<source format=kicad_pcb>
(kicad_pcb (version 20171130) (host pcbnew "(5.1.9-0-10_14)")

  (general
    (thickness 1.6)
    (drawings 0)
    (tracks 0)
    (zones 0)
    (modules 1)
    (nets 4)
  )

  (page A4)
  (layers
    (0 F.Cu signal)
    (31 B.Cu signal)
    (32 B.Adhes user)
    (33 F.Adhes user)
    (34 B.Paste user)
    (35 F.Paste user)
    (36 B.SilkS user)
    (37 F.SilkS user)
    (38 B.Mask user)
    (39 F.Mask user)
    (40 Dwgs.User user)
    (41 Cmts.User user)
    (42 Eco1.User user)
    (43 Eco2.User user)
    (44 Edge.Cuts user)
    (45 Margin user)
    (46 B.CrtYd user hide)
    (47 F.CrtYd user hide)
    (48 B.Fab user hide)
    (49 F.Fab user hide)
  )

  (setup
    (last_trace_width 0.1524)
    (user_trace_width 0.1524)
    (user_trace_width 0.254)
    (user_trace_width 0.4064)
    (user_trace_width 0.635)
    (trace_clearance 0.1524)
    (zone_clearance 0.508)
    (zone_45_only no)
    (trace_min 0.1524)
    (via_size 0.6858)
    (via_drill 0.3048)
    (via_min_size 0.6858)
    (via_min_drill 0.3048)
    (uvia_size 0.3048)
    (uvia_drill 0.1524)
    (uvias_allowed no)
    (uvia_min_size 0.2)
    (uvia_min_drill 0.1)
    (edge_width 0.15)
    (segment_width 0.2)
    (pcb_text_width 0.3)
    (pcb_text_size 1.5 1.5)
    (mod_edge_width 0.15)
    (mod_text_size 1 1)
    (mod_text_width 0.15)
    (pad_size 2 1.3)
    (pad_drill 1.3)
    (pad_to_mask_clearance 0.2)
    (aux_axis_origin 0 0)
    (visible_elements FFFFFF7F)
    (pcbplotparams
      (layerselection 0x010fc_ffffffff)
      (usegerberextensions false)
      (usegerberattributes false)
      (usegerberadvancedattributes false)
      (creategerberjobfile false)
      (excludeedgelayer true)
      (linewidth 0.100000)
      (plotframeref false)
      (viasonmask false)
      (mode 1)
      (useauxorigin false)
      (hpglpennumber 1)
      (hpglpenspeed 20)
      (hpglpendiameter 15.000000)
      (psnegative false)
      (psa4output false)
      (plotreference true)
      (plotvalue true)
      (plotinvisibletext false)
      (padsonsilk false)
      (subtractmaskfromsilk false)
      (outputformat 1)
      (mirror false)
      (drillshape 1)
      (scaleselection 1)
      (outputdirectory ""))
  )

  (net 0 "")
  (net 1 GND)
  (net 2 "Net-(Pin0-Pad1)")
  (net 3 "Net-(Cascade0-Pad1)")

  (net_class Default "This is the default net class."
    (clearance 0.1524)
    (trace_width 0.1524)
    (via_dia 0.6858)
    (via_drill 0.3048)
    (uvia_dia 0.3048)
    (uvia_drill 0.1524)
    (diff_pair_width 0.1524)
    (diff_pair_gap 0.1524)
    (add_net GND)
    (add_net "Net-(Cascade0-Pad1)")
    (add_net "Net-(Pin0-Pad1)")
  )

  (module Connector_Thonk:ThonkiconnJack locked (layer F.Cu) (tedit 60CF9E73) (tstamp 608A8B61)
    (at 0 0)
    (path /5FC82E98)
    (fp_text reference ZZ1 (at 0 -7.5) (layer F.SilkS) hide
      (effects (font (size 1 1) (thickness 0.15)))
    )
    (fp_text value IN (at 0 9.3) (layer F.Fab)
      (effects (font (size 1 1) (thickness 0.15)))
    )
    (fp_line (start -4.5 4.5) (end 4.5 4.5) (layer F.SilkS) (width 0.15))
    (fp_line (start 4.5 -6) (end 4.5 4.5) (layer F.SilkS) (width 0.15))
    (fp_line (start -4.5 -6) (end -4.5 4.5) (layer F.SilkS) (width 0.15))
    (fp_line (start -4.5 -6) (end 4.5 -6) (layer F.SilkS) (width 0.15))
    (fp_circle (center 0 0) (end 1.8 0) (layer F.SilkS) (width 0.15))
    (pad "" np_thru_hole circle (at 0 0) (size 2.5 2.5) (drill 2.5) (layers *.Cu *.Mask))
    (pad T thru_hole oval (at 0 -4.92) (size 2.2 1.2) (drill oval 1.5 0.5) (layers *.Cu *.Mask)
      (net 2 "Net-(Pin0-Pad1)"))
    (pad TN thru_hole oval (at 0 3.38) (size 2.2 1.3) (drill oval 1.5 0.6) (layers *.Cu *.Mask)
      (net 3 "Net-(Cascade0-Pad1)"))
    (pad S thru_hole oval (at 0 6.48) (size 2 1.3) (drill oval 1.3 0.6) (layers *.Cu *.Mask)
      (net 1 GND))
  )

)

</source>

****************

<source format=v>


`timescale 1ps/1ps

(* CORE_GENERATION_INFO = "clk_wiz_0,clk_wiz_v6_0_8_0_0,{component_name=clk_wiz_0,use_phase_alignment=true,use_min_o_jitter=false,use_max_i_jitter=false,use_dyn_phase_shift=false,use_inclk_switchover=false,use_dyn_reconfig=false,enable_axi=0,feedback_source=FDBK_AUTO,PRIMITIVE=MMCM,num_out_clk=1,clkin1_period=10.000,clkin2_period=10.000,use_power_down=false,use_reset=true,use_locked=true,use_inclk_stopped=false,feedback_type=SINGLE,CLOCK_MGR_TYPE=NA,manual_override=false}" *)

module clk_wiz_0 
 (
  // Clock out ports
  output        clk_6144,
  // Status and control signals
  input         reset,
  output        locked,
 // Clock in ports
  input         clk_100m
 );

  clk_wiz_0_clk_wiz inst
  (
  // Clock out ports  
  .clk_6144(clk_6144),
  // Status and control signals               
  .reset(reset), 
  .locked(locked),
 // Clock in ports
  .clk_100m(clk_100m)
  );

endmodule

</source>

****************

ACTIVITY: Among the records above, extract exactly the lines from the line with "(add_net GND)" to the line with "(path /5FC82E98)", both lines included, and leave out the rest.

EXERCISE RESPONSE:
    (add_net GND)
    (add_net "Net-(Cascade0-Pad1)")
    (add_net "Net-(Pin0-Pad1)")
  )

  (module Connector_Thonk:ThonkiconnJack locked (layer F.Cu) (tedit 60CF9E73) (tstamp 608A8B61)
    (at 0 0)
    (path /5FC82E98)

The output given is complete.